Reich is in his fifth season, and while the Colts haven't been a total disaster on his watch, making the playoffs in two of his first four years, they haven't really gotten markedly better either. There are rumblings that he is on the hot seat as the team has struggled in this year's first half.
A big part of why Indianapolis looks stagnant is Reich and general manager Chris Ballard haven't found a quarterback since Andrew Luck's surprise retirement in the 2019 preseason.
That's not Marcus Brady's fault.
Serving as the Colts' quarterbacks coach in 2019 and 2020 before being promoted to coordinator in 2021, one of just four Black OCs in the NFL last year and this, Brady worked with four different starting quarterbacks: Jacoby Brissett in 2019 after Luck retired; the final days of Philip Rivers in 2020; the disaster that was Carson Wentz in 2021; and a so-disappointing-he-got-benched Matt Ryan this year.
What, exactly, was Brady supposed to do with that crew?
And how exactly is Brady the one thrown under the bus for the team's failures when he's helping Reich create the plan of attack for upcoming opponents but then not given the opportunity to call the plays on game days?
For all we know, Brady and Reich could have been assembling gourmet groceries in the meeting rooms Wednesday through Saturday, but then on Sundays, Reich, the only one allowed to cook, was burning the goods.
It wasn't so long ago when Reich was enamored with Brady, a standout at Cal State Northridge who played in the Canadian Football League for seven seasons before beginning his coaching career in the CFL. When Brady was hired to Reich's staff in 2018, it was as assistant quarterbacks coach, and in his first few months with the team he was credited with doing what other staffs had not: fixing Brissett's footwork. Reich has publicly said he wants all of his assistants to have a voice, and had said that Brady brought a lot to the table. He wanted NFL fans to know the name of his up-and-coming coach. Luck, often hailed as one of the more erudite quarterbacks we've seen, praised Brady's "sharp mind."
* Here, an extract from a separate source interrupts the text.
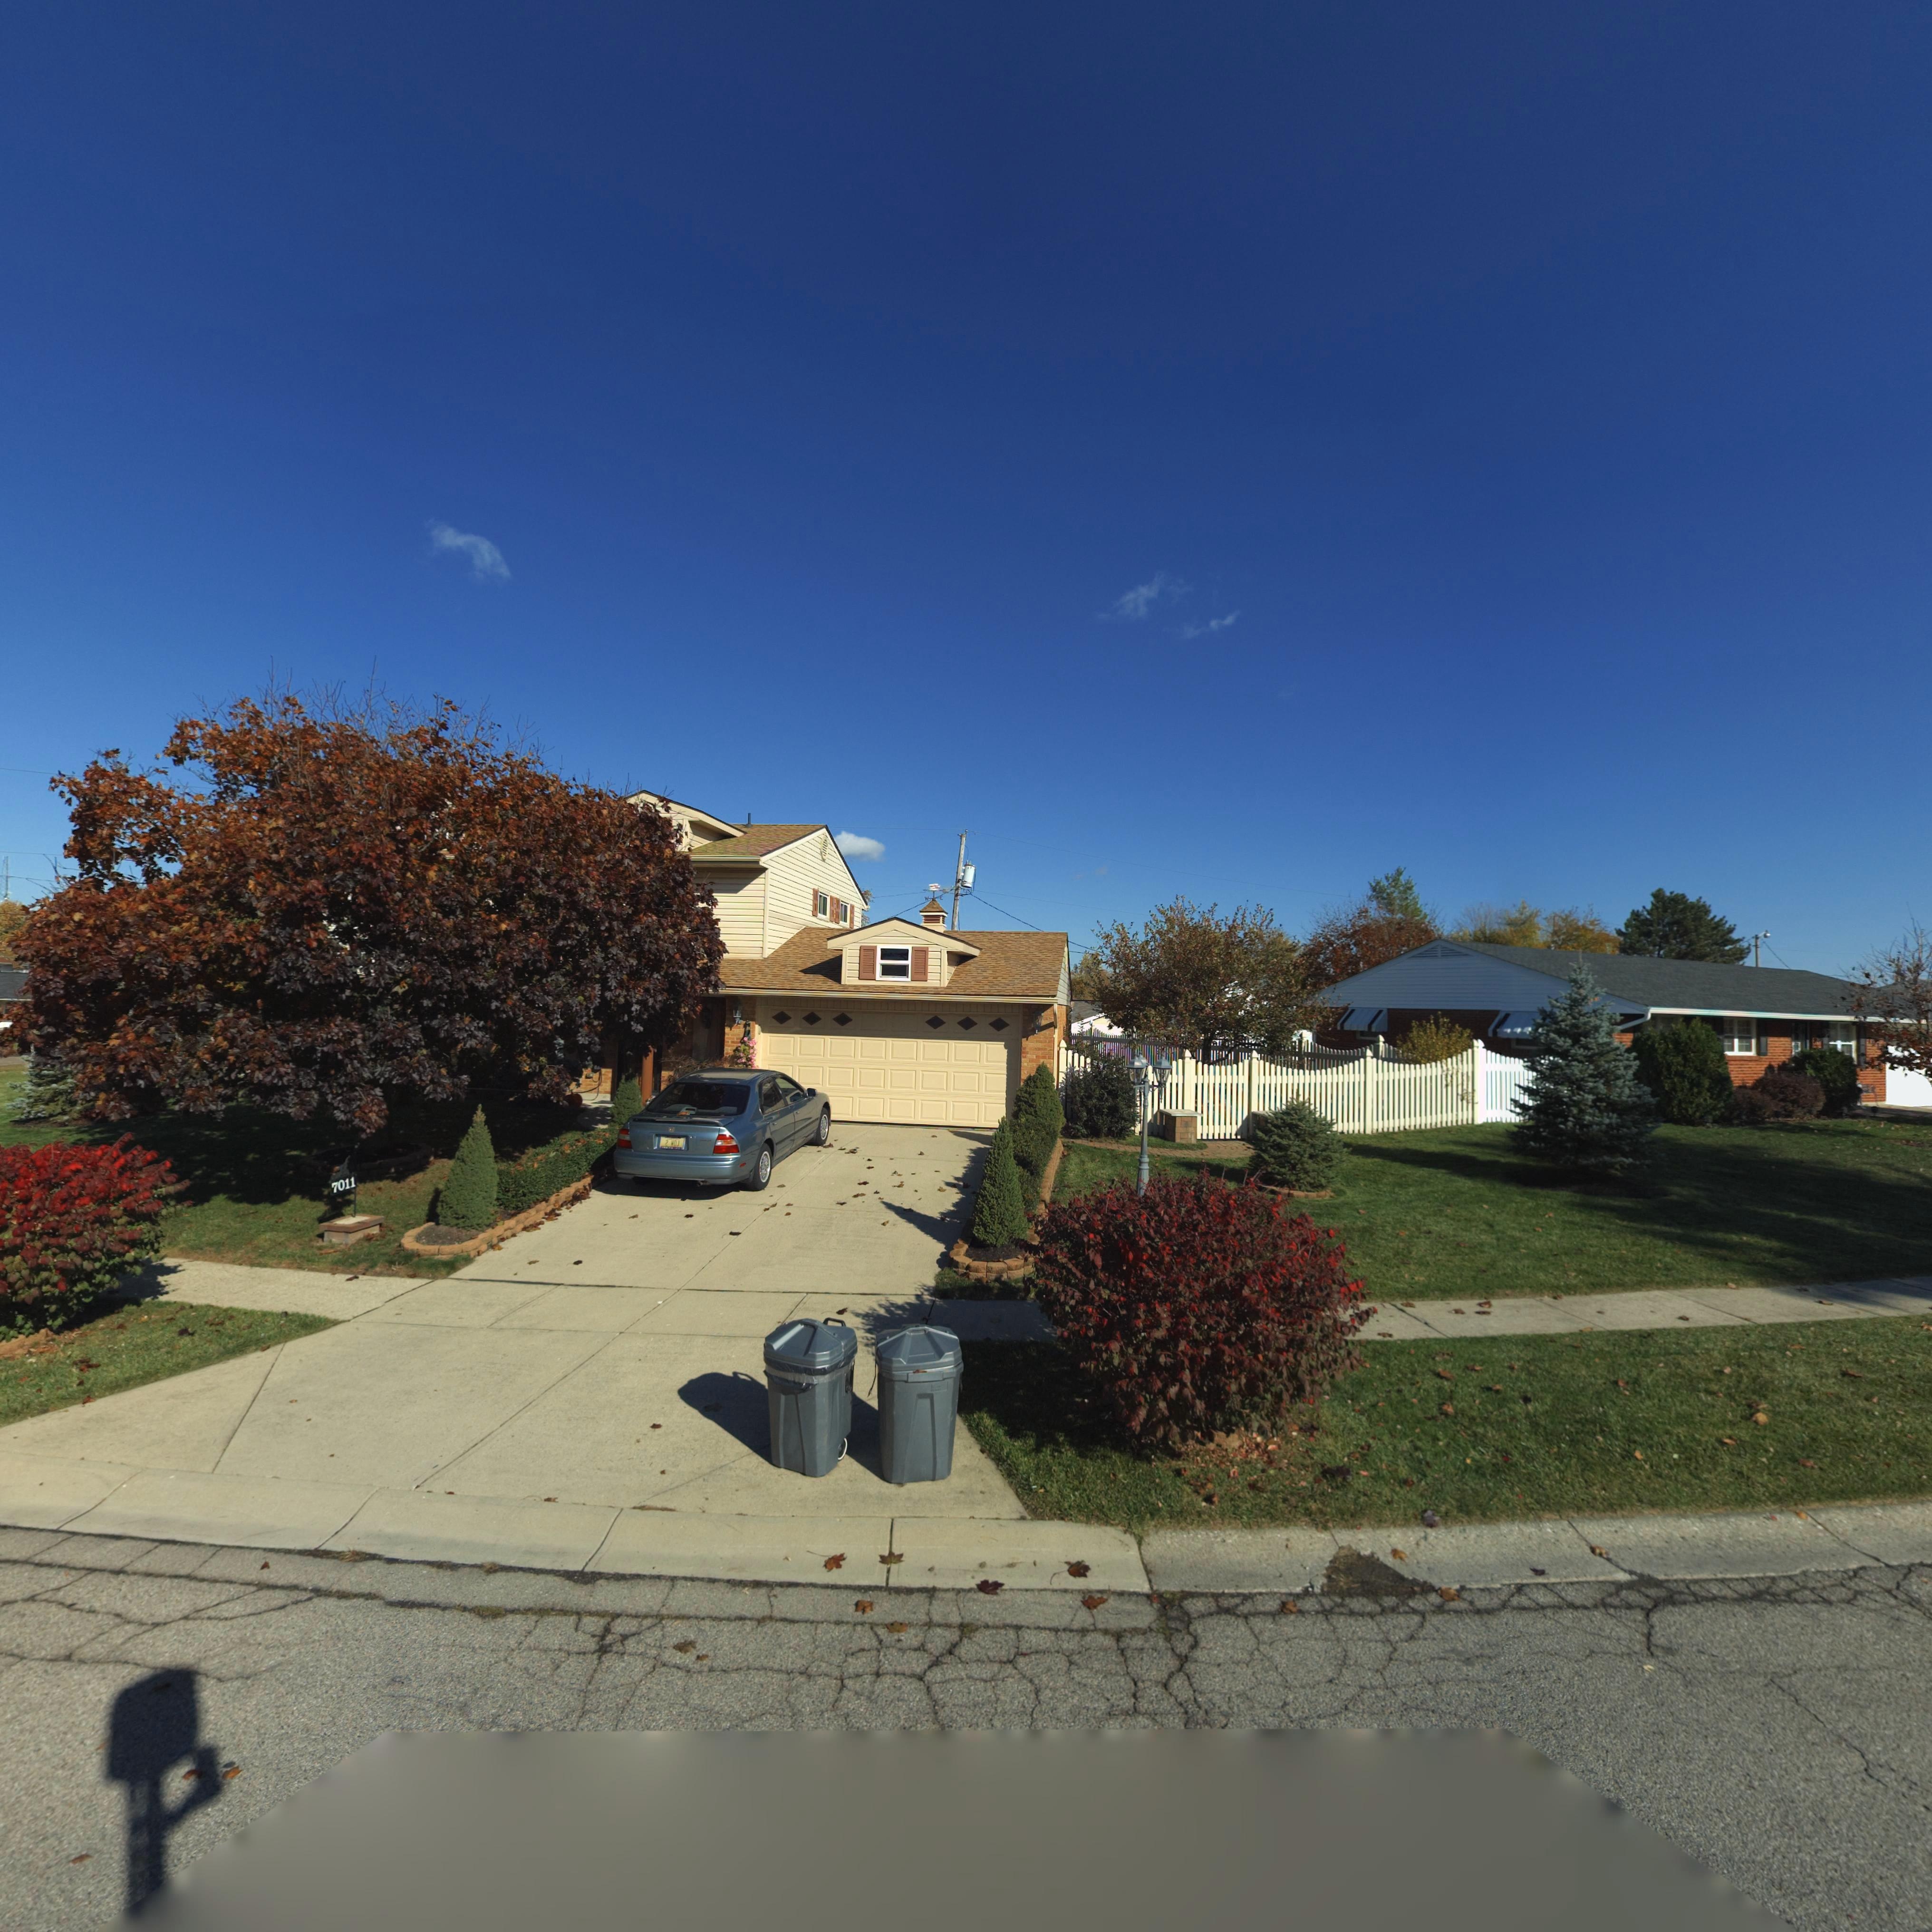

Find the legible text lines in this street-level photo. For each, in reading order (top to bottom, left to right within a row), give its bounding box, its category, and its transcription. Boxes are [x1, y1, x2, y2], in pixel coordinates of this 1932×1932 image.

[331, 1175, 357, 1195] StreetNumber: 7011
But a couple of years later, with his own job on the line, Reich fired Brady to try to take the attention away from his own shortcomings.
In a team statement, Reich said in part, "This was an incredibly hard decision, but one I felt needed to be made in the best interest of the team."
No, Frank, you felt it needed to be made in the best interest of you. Pretty much everyone, including Colts fans, sees that firing Brady was a nakedly self-serving move by Reich.
Matt Ryan was sacked 24 times and threw nine picks against nine touchdowns in seven games before getting pulled in favor of second-year QB Sam Ehlinger before Indy's Week 8 game with Washington. No matter how good a coach is with his players in practice and the meeting rooms, what they do in the heat of a game is out of the coach's hands.
And while Ryan was taken down with eye-opening frequency, the Colts haven't been running the ball well either, averaging just 88 yards per game after posting nearly 150 per contest on the ground last season. But the offensive line coach is still employed.
If we're to extrapolate Reich's beliefs based on Tuesday's move, Brady had a hand in all of the offense's shortcomings — an offensive line he doesn't coach, the plays he doesn't call, the end-of-their-career quarterbacks he didn't trade for.
Funny enough, Brady isn't the first Colts' OC to be so transparently scapegoated. Reich's predecessor, Chuck Pagano, fired Pep Hamilton midway through the 2015 season when Indianapolis was struggling. At least Hamilton was the offensive play-caller.
He also has something else in common with Brady and recently fired Lions defensive backs coach Aubrey Pleasant that makes it even more eyebrow-raising that they became the first ones fired when their respective head coaches were fighting for survival, but some of y'all don't want to have that discussion right now. Or sometimes ever.
Of course Reich wasn't going to fire himself, but letting Brady take the fall in this particular situation stinks.